Что ж, я и сам понимал собственную никчёмность. В бога я тоже не верил — отчасти из-за влияния отца, алкоголика и атеиста. Спасения не будет. Я жил с отчётливым осознанием того факта, что и этот город, и эта страна, и вообще все однажды просто умрут, и был по крайней мере на треть серьёзен в своих убеждениях.
Но в то же время я определённо был прирождённым отаку. Однажды в интернете я наткнулся на японское аниме, а после начал читать мангу.
У меня появилась мечта. Я хотел побывать в Японии. Да, бога нет, и небес нет, но в Японии меня ждёт рай. Мечта помогла мне стать сильнее.
— Эй, задрот.
Это был Мэтт, ухмыляющийся во всю свою красную прыщавую рожу здоровяк.
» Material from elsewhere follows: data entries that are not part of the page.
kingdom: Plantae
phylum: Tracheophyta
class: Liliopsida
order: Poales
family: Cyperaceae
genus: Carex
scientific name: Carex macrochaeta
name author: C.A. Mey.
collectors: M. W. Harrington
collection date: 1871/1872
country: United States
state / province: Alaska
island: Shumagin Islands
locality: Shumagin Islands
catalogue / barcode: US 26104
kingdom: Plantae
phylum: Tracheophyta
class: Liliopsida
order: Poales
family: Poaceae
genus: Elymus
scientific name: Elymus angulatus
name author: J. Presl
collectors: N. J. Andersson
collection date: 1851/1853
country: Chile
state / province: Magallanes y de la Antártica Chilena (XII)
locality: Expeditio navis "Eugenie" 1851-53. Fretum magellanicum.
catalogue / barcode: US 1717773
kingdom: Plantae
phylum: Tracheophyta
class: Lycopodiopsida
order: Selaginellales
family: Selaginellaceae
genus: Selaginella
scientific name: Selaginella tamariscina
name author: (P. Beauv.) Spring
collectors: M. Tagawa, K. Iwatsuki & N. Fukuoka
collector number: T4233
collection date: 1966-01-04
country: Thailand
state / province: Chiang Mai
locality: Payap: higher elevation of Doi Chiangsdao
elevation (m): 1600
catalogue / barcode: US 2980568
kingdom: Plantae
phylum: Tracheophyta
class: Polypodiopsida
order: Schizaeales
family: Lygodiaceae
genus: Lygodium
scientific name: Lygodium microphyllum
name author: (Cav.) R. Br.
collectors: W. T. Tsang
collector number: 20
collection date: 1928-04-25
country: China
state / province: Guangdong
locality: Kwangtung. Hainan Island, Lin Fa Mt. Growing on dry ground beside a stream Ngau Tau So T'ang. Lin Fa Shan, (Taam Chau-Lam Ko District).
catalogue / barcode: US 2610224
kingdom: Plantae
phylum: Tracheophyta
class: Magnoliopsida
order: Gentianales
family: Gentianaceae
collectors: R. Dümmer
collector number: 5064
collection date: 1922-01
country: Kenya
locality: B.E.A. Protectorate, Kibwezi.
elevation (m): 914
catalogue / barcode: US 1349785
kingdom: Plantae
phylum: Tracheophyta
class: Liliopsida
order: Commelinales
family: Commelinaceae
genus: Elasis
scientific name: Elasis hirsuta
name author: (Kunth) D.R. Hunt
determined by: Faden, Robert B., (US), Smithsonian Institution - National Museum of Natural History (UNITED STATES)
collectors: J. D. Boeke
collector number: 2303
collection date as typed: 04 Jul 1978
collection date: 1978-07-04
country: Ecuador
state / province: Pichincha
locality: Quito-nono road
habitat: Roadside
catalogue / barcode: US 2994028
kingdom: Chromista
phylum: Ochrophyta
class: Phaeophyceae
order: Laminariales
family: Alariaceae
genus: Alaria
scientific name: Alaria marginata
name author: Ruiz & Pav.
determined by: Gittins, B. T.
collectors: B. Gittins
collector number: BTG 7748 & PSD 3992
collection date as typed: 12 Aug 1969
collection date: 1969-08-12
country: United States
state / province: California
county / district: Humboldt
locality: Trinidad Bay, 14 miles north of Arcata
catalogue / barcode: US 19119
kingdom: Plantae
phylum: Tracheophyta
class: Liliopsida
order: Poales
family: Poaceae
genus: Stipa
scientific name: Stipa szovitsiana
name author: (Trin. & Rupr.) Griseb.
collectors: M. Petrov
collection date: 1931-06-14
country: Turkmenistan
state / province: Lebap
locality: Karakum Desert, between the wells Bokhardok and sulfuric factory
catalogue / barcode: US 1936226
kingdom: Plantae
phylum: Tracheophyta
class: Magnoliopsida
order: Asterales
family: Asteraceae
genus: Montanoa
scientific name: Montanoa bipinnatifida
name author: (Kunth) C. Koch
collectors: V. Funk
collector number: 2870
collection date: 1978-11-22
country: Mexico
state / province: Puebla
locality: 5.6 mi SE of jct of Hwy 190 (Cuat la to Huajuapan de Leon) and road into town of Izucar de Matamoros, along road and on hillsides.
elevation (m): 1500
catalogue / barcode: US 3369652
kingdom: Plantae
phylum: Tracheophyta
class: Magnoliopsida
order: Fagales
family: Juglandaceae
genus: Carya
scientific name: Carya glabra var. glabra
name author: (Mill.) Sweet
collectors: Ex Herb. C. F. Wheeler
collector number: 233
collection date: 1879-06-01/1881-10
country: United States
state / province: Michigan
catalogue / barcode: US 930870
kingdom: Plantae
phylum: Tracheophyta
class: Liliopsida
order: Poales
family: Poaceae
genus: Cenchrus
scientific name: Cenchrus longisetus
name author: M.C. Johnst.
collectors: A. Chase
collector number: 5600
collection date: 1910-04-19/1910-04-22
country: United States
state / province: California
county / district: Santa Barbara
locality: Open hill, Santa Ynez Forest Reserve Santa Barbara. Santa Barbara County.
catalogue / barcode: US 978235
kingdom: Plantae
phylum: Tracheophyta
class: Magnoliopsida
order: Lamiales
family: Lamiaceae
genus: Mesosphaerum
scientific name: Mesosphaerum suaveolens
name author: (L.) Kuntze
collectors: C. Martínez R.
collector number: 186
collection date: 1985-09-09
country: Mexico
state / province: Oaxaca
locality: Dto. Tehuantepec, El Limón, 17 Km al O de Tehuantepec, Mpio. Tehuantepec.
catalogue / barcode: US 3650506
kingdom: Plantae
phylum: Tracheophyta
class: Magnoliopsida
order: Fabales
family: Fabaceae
Он дразнил меня уже больше пяти лет, но на этот раз я не выдержал. Я сорвался и бросился на него. Мэтт, не ожидавший ничего подобного, не успел защититься. Я повалил его, оседлал и принялся колотить по лицу.
К тому времени я стал храбрее, но моё тело не успело окрепнуть подобно духу. Моим ударам недоставало силы, и Мэтт, опомнившись, с лёгкостью освободился. Теперь уже он принялся колотить меня, и его удары были несравненно крепче. Но я не просил пощады. Я защищался изо всех сил, крепко стиснул зубы и держался.
Наконец кулаки Мэтта, судя по всему, начали болеть и он ушёл, осыпая меня ругательствами.
Кинсбург.
Я лежал один на обочине улицы Южных Сосен, напевая себе под нос победную песенку. Я отаку, но я не слабак. И не дурак. Я стану сильнее, я исполню свою мечту.
Как давно это было?
Как я очутился здесь?
Исполнилась ли моя мечта?
О да. Я выучил японский язык. В основном по аниме и манге. А ещё по песням из аниме и джей-попу. Потом я читал лайт-новеллы, и ходил на курсы.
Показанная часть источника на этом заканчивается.